Why ordering matters
Zero trust adoption fails most often not because programs skipped controls, but because they implemented them out of order. A policy decision point (PDP) without a credible identity inventory makes decisions against incomplete data. Continuous authentication without classified asset discovery surfaces the wrong risks. Data pillar enforcement without cryptographic agility produces audit findings that look like progress but unwind under examination.
The NSA guidelines name these dependencies explicitly. Phase One's identity inventory unlocks Phase One's PDP deployment. Phase One's PDP unlocks Phase Two's policy enforcement at the data layer. Phase Two's data layer enforcement unlocks the FY27 target-level outcomes that DoD ZT Strategy 2.0 already mandates.
Where data-centric architectures fit in the sequence
Data-centric zero trust binds policy to the object through attribute-based access control (ABAC) at the policy enforcement point (PEP), post-quantum key encapsulation through ML-KEM-768 or ML-KEM-1024, and Merkle-tree lineage in tamper-evident audit storage. In the NSA sequence, this is the Phase Two work that depends on Phase One's identity, asset, and PDP foundations.
Programs that have completed Phase One inherit Phase Two as a build, not a redesign. The PDP they stood up evaluates ABAC requests against the data object's classification metadata. The identity inventory they completed feeds the principal attribute side of the ABAC equation. The asset discovery feeds the resource side. Phase Two's data pillar outcomes become tractable because the inputs already exist.
Programs that skipped Phase One and started with a data security product cannot satisfy Phase Two without retroactively building the foundation. The product runs, but the audit fails on missing predecessors.
What program offices should map this quarter
For each in-flight zero trust program, build a Phase One to Phase Two crosswalk. Mark each NSA activity as Complete, In Progress, or Not Started. Identify the dependencies that are blocking Phase Two activities. Compare the resulting plan to the FY27 capability outcomes deadline.
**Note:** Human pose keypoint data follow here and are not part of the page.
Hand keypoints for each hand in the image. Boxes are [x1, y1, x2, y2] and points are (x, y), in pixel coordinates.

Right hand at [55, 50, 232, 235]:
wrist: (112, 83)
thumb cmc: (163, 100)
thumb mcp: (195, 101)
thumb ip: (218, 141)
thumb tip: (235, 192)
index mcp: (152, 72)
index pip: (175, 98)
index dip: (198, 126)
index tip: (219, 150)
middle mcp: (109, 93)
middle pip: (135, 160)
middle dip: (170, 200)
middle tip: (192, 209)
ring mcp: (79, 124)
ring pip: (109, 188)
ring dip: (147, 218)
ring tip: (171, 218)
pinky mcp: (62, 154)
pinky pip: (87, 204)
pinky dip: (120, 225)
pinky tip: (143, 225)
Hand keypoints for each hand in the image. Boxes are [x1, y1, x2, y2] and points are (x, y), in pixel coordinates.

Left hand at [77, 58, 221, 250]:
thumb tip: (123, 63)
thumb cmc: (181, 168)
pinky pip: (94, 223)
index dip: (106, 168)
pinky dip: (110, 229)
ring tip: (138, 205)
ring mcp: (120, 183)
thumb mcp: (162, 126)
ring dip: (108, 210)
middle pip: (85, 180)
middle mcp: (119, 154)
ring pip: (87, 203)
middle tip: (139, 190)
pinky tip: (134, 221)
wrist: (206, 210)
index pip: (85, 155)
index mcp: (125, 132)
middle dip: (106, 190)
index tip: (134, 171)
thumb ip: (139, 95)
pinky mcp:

Programs that find more "Not Started" Phase One activities than they expected need to recalibrate the timeline. Programs that find Phase One mostly complete can move directly to Phase Two without rework. The crosswalk is a one-week exercise that exposes the gap that the FY27 deadline will surface in fifteen months.
Sequence is the contribution
The NSA guidelines do not invent new controls. They put existing controls in order. That is the missing piece for most programs reading the broader zero trust documentation. Implementation order is the difference between a program that lands the FY27 target-level outcomes and a program that builds an audit finding.